Powoli do końca zbliżają się wakacje. Jak wynika z danych Powiatowego Urzędu Pracy w Radomiu, letnie miesiące przyniosły ze sobą spadek bezrobocia, choć nie był on drastyczny.
– Bezrobocie spadało, chociaż w stopniu niezadawalającym, bo w lipcu w mieście ubyło zaledwie 190 osób. Ale to jest tak, że w miesiącach czerwcu i lipcu rejestrują się absolwenci różnych szczebli szkół. Jedni na krótko po to, aby popracować przez wakacje i skorzystać np. z aktywnych form, a potem wracają do kontynuowania nauki. Inni na dłużej – poinformował Józef Bakuła, dyrektor Powiatowego Urzędu Pracy w Radomiu.

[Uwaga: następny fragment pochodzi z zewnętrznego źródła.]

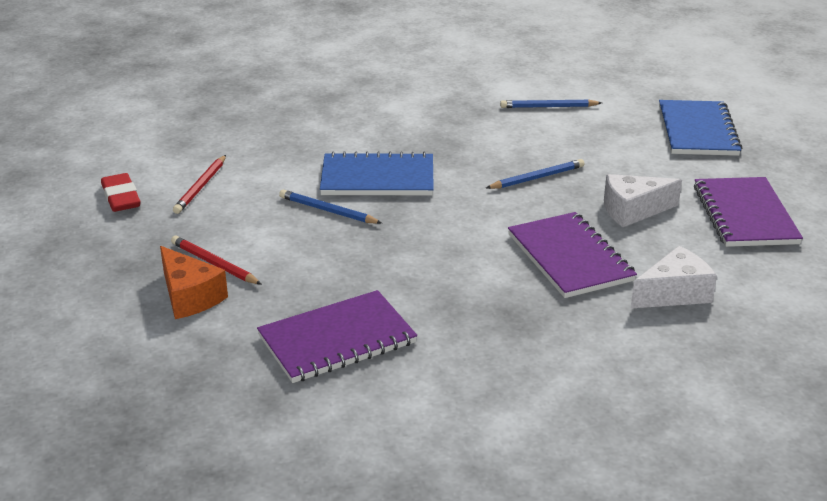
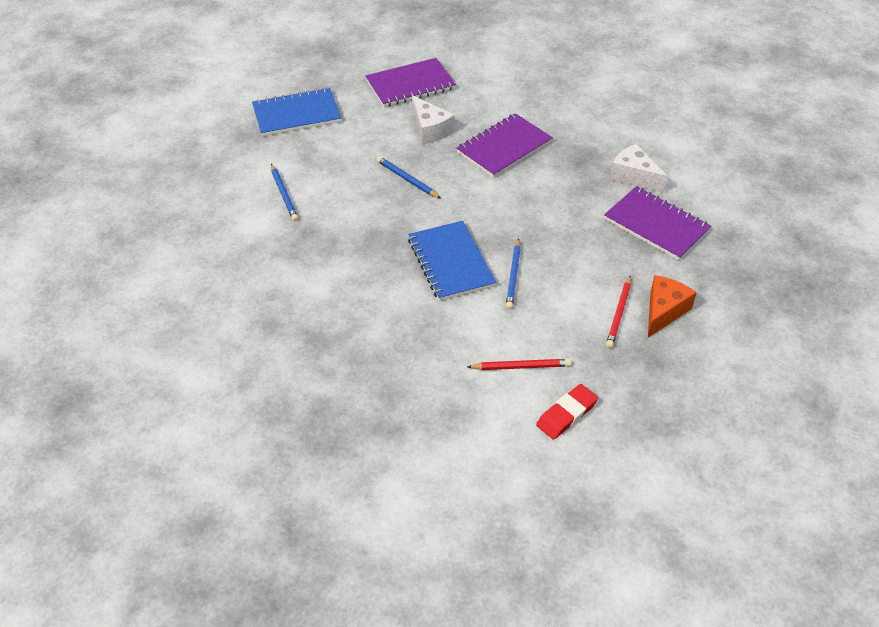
camera: 110 degrees left, 15 degrees up
white cheese [630,246,717,309] -> white cheese moved to [610,144,668,193]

Dyrektor Józef Bakuła liczy, że w kolejnych miesiącach bezrobocie będzie nadal spadało, choć będzie to też zależało od wielu czynników. Okazuje się bowiem, że w pośredniaku jest kilkaset ofert pracy, jednak brakuje chętnych, którzy zdecydowaliby się na podjęcie zatrudnienia. Jak przekonuje dyrektor Bakuła, wynika to głównie z niskich zarobków, jakie proponują pracodawcy. Choć część winy jest również po stronie samych bezrobotnych.
– Od wielu, wielu miesięcy ofert pracy mamy po kilkaset, między 500 a 800. Są gotowe oferty, gdzie można je wziąć i pójść do pracy. Owszem, można mieć różnego rodzaju uwagi do tych ofert, że one są słabe, że słabe są warunki pracy proponowane, często najniższa pensja, ale z drugiej strony jak popatrzymy na bezrobotnych kandydatów do pracy, to 6 tys. 300 osób, czyli ponad 30 procent z nich nie ma żadnych kwalifikacji zawodowych. Często jest to wykształcenie niepełne podstawowe, czy niepełne gimnazjalne – dodał dyrektor Józef Bakuła.
Według danych Powiatowego Urzędu Pracy w Radomiu, stopa bezrobocia w powiecie radomskim wynosi nieco ponad 17 procent, a w samym mieście nieco ponad 12 procent.